(Edit tracking data)
══════

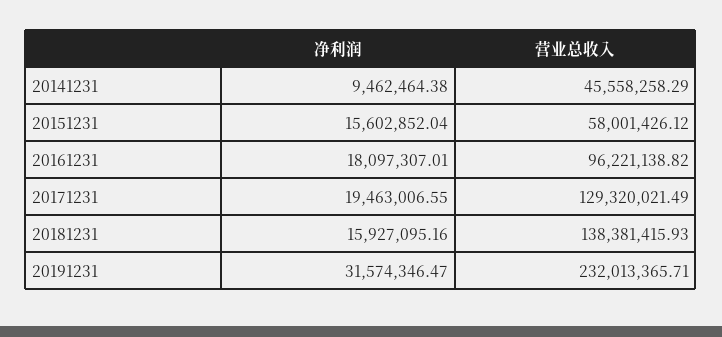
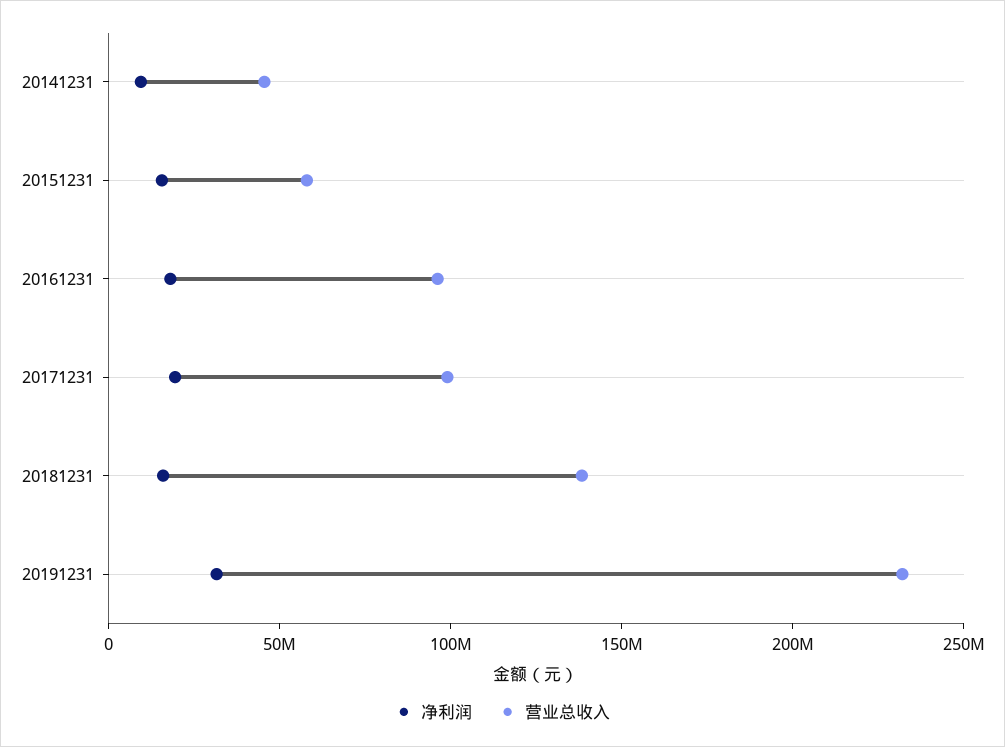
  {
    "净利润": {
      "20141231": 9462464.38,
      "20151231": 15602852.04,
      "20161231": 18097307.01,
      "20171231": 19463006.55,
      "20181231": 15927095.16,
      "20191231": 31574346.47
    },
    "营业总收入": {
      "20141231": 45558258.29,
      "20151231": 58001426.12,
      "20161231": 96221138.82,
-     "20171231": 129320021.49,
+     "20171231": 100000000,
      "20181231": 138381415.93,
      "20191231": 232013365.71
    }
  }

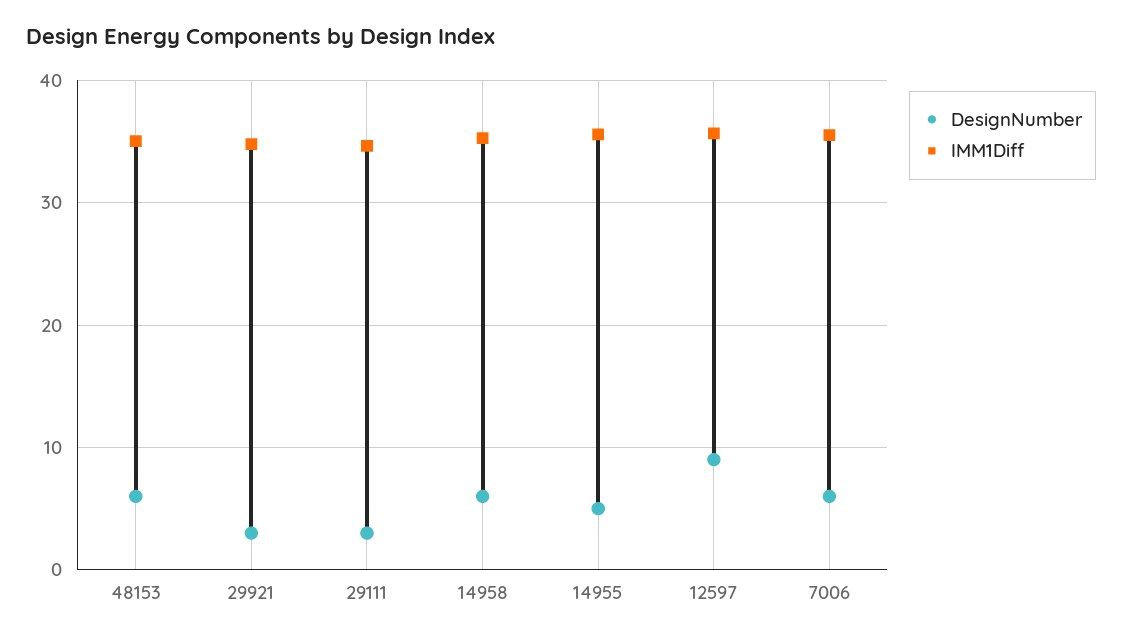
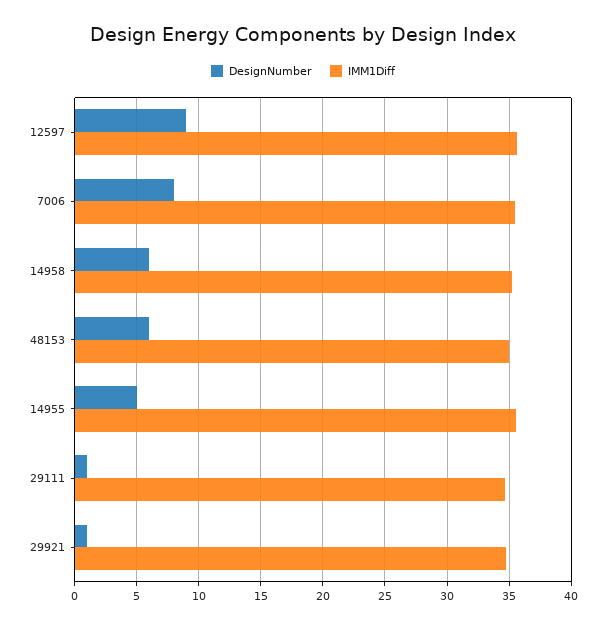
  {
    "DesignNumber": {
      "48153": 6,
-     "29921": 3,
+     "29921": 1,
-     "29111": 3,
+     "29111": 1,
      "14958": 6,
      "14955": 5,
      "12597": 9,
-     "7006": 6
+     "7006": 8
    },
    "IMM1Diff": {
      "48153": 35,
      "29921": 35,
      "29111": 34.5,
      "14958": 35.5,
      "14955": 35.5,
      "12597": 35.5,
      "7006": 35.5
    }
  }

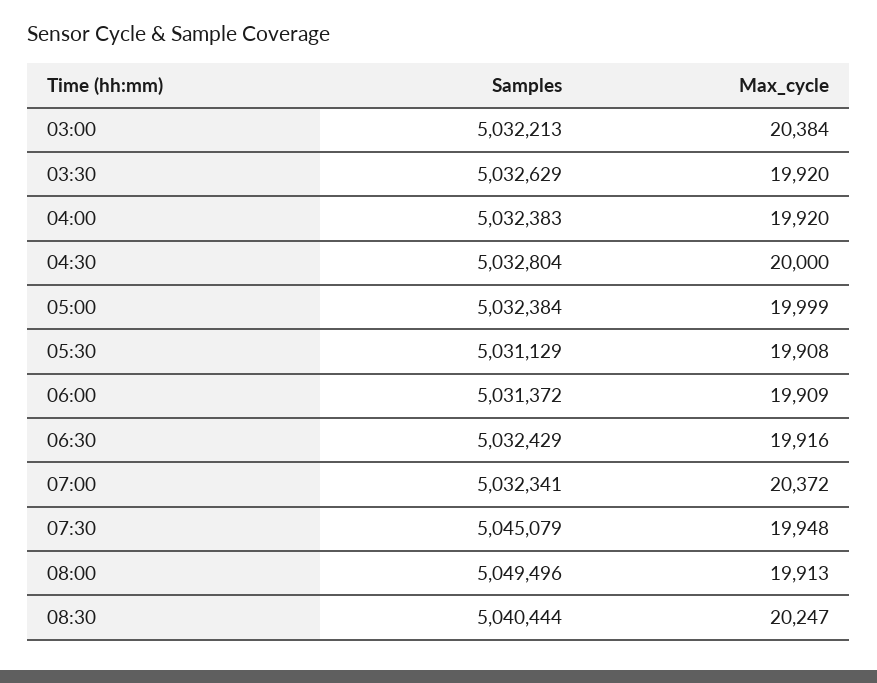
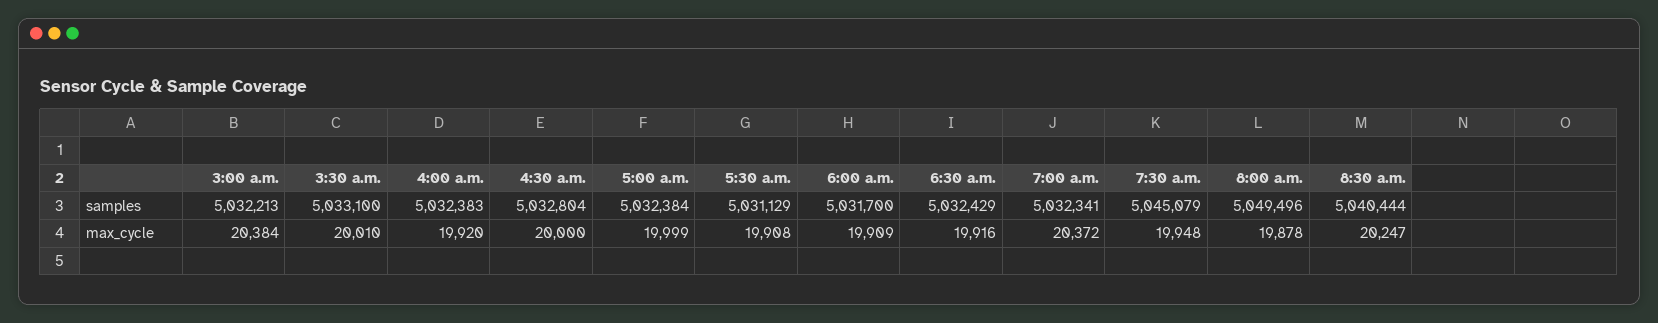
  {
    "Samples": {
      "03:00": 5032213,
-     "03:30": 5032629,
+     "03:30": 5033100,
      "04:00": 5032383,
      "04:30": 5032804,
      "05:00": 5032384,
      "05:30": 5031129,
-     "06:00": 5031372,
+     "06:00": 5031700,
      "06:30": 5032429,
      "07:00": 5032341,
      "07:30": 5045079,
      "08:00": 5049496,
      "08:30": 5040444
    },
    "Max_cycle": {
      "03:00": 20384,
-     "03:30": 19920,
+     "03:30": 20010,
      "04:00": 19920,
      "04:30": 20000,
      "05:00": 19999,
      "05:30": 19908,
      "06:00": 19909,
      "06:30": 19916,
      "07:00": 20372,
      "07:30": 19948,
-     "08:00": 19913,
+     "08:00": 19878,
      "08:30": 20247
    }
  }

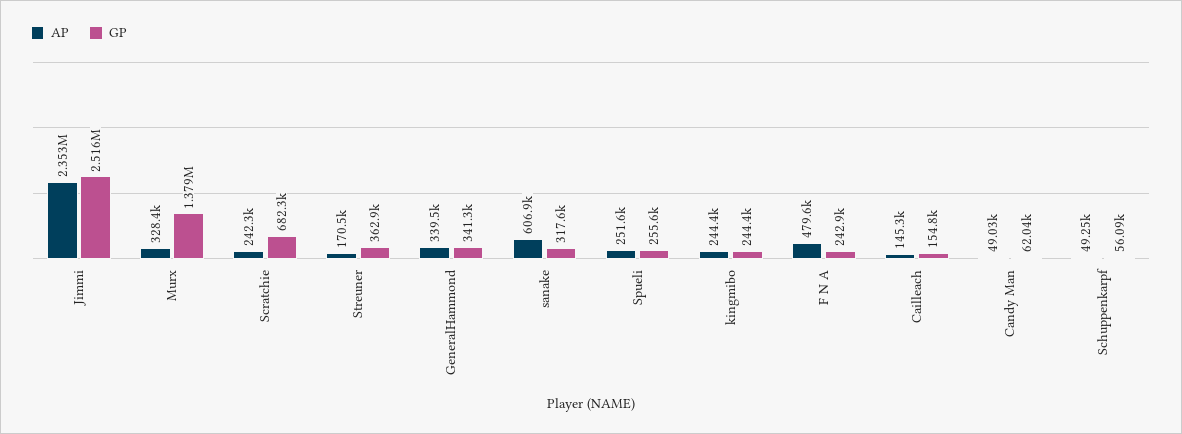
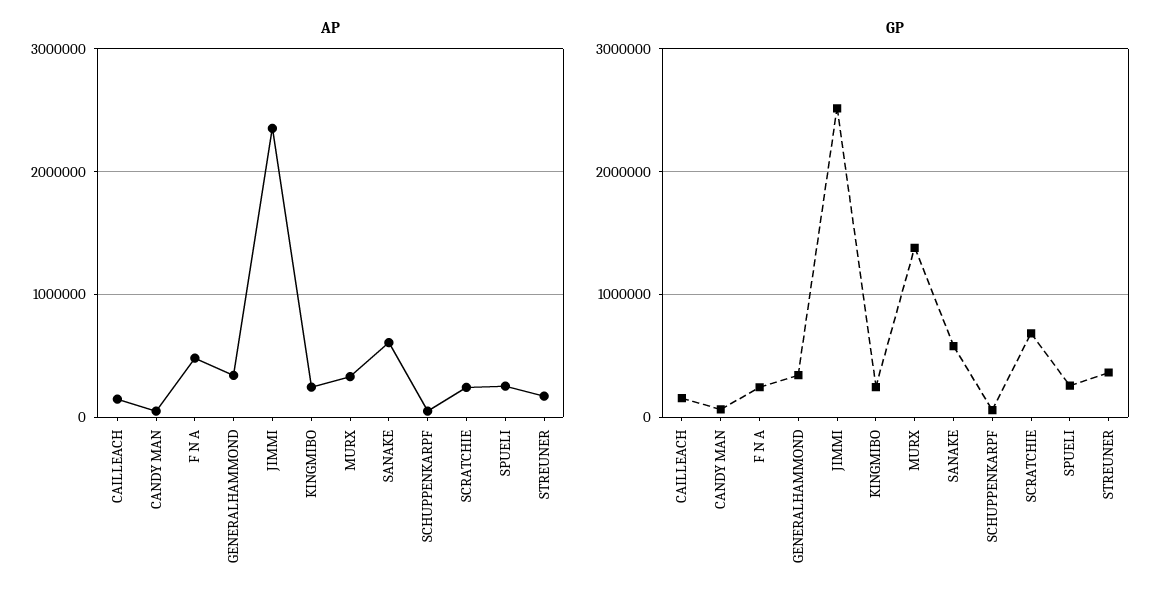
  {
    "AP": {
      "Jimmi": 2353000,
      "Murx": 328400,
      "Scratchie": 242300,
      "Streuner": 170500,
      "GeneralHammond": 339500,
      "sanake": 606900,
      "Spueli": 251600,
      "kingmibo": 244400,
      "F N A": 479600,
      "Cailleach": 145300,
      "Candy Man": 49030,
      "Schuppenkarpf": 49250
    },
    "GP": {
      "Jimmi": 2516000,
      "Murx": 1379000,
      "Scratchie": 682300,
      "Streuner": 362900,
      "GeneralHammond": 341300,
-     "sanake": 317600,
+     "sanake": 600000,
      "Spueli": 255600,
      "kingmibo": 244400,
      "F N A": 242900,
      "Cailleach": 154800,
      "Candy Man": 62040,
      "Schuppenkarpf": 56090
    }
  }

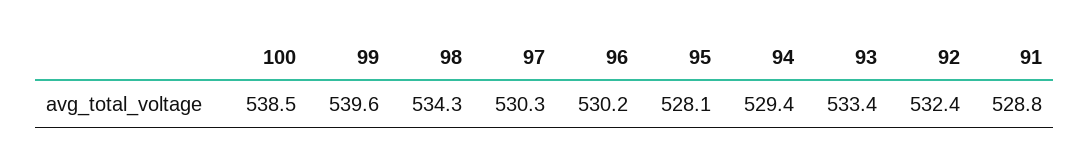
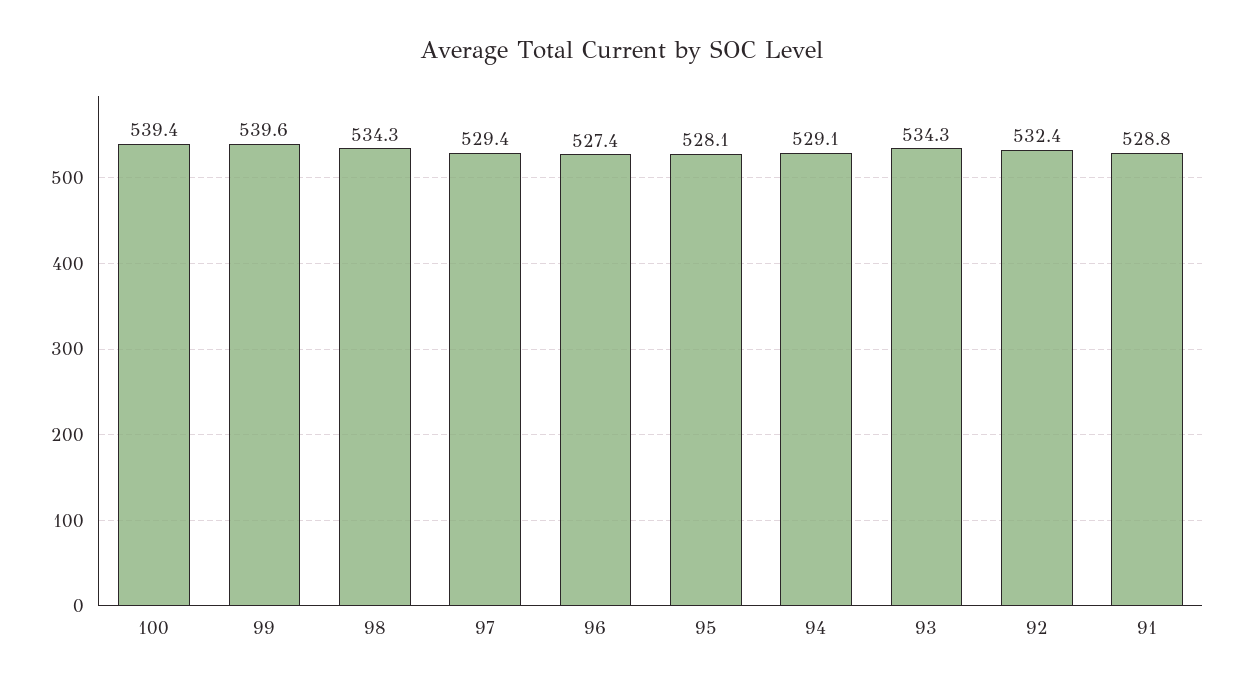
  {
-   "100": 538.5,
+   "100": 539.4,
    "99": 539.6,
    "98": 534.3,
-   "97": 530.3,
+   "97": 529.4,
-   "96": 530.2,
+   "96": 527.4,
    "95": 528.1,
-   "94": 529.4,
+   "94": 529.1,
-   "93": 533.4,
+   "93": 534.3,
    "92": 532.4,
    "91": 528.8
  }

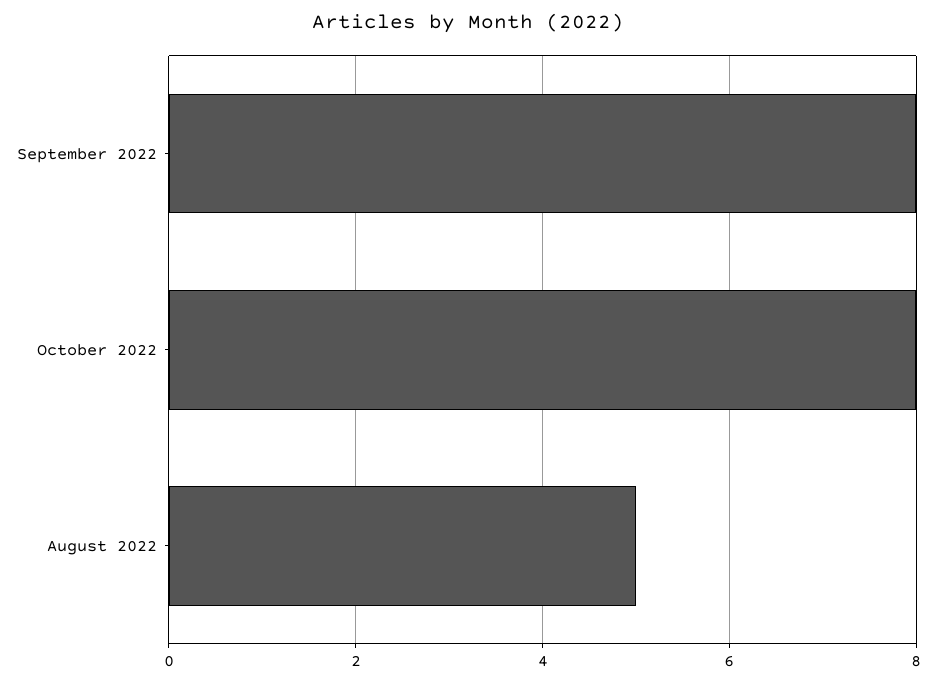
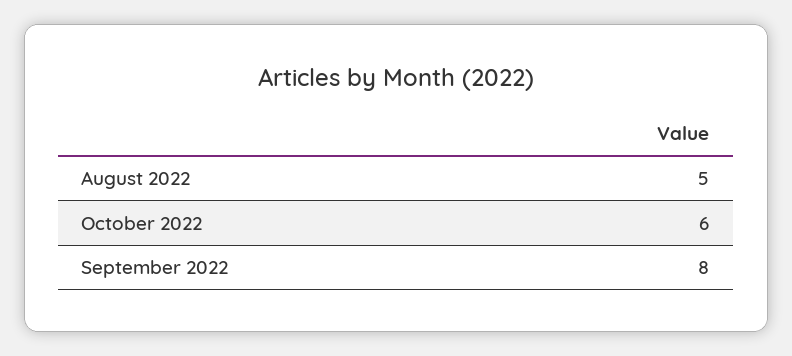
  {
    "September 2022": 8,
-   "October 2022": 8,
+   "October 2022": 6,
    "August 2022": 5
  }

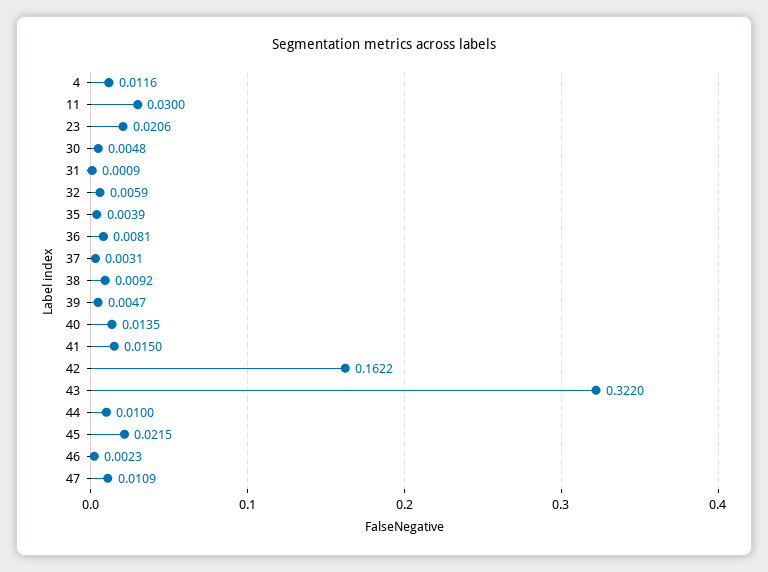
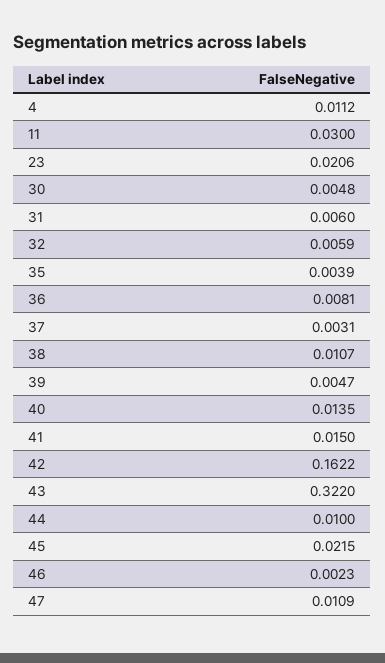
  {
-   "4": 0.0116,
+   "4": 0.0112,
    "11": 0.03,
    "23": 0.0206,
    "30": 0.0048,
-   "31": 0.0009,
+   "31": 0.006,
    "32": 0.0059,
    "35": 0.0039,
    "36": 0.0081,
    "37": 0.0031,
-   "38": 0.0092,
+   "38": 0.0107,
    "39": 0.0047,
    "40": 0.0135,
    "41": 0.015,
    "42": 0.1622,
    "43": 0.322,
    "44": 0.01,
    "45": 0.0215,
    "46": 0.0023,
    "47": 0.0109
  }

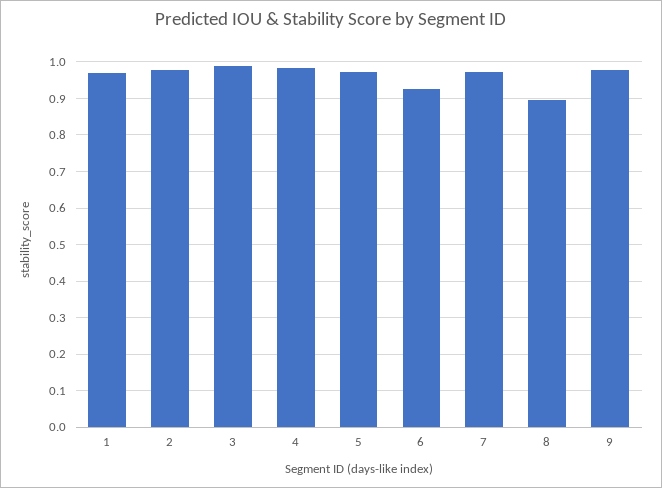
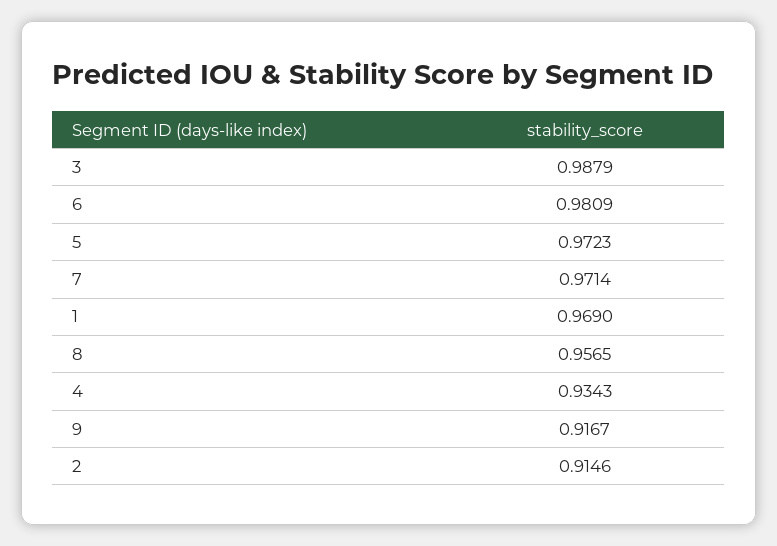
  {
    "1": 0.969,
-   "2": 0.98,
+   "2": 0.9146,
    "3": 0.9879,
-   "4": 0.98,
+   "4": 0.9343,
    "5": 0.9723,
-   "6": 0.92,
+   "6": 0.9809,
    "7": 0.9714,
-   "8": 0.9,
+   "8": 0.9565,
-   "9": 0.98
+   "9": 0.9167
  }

══════

### WHAT IS NEEDED
Every entry above is to be repeated word for word, with all pictures omitted.

### RESPONSE TO THIS TASK
  {
    "净利润": {
      "20141231": 9462464.38,
      "20151231": 15602852.04,
      "20161231": 18097307.01,
      "20171231": 19463006.55,
      "20181231": 15927095.16,
      "20191231": 31574346.47
    },
    "营业总收入": {
      "20141231": 45558258.29,
      "20151231": 58001426.12,
      "20161231": 96221138.82,
-     "20171231": 129320021.49,
+     "20171231": 100000000,
      "20181231": 138381415.93,
      "20191231": 232013365.71
    }
  }

  {
    "DesignNumber": {
      "48153": 6,
-     "29921": 3,
+     "29921": 1,
-     "29111": 3,
+     "29111": 1,
      "14958": 6,
      "14955": 5,
      "12597": 9,
-     "7006": 6
+     "7006": 8
    },
    "IMM1Diff": {
      "48153": 35,
      "29921": 35,
      "29111": 34.5,
      "14958": 35.5,
      "14955": 35.5,
      "12597": 35.5,
      "7006": 35.5
    }
  }

  {
    "Samples": {
      "03:00": 5032213,
-     "03:30": 5032629,
+     "03:30": 5033100,
      "04:00": 5032383,
      "04:30": 5032804,
      "05:00": 5032384,
      "05:30": 5031129,
-     "06:00": 5031372,
+     "06:00": 5031700,
      "06:30": 5032429,
      "07:00": 5032341,
      "07:30": 5045079,
      "08:00": 5049496,
      "08:30": 5040444
    },
    "Max_cycle": {
      "03:00": 20384,
-     "03:30": 19920,
+     "03:30": 20010,
      "04:00": 19920,
      "04:30": 20000,
      "05:00": 19999,
      "05:30": 19908,
      "06:00": 19909,
      "06:30": 19916,
      "07:00": 20372,
      "07:30": 19948,
-     "08:00": 19913,
+     "08:00": 19878,
      "08:30": 20247
    }
  }

  {
    "AP": {
      "Jimmi": 2353000,
      "Murx": 328400,
      "Scratchie": 242300,
      "Streuner": 170500,
      "GeneralHammond": 339500,
      "sanake": 606900,
      "Spueli": 251600,
      "kingmibo": 244400,
      "F N A": 479600,
      "Cailleach": 145300,
      "Candy Man": 49030,
      "Schuppenkarpf": 49250
    },
    "GP": {
      "Jimmi": 2516000,
      "Murx": 1379000,
      "Scratchie": 682300,
      "Streuner": 362900,
      "GeneralHammond": 341300,
-     "sanake": 317600,
+     "sanake": 600000,
      "Spueli": 255600,
      "kingmibo": 244400,
      "F N A": 242900,
      "Cailleach": 154800,
      "Candy Man": 62040,
      "Schuppenkarpf": 56090
    }
  }

  {
-   "100": 538.5,
+   "100": 539.4,
    "99": 539.6,
    "98": 534.3,
-   "97": 530.3,
+   "97": 529.4,
-   "96": 530.2,
+   "96": 527.4,
    "95": 528.1,
-   "94": 529.4,
+   "94": 529.1,
-   "93": 533.4,
+   "93": 534.3,
    "92": 532.4,
    "91": 528.8
  }

  {
    "September 2022": 8,
-   "October 2022": 8,
+   "October 2022": 6,
    "August 2022": 5
  }

  {
-   "4": 0.0116,
+   "4": 0.0112,
    "11": 0.03,
    "23": 0.0206,
    "30": 0.0048,
-   "31": 0.0009,
+   "31": 0.006,
    "32": 0.0059,
    "35": 0.0039,
    "36": 0.0081,
    "37": 0.0031,
-   "38": 0.0092,
+   "38": 0.0107,
    "39": 0.0047,
    "40": 0.0135,
    "41": 0.015,
    "42": 0.1622,
    "43": 0.322,
    "44": 0.01,
    "45": 0.0215,
    "46": 0.0023,
    "47": 0.0109
  }

  {
    "1": 0.969,
-   "2": 0.98,
+   "2": 0.9146,
    "3": 0.9879,
-   "4": 0.98,
+   "4": 0.9343,
    "5": 0.9723,
-   "6": 0.92,
+   "6": 0.9809,
    "7": 0.9714,
-   "8": 0.9,
+   "8": 0.9565,
-   "9": 0.98
+   "9": 0.9167
  }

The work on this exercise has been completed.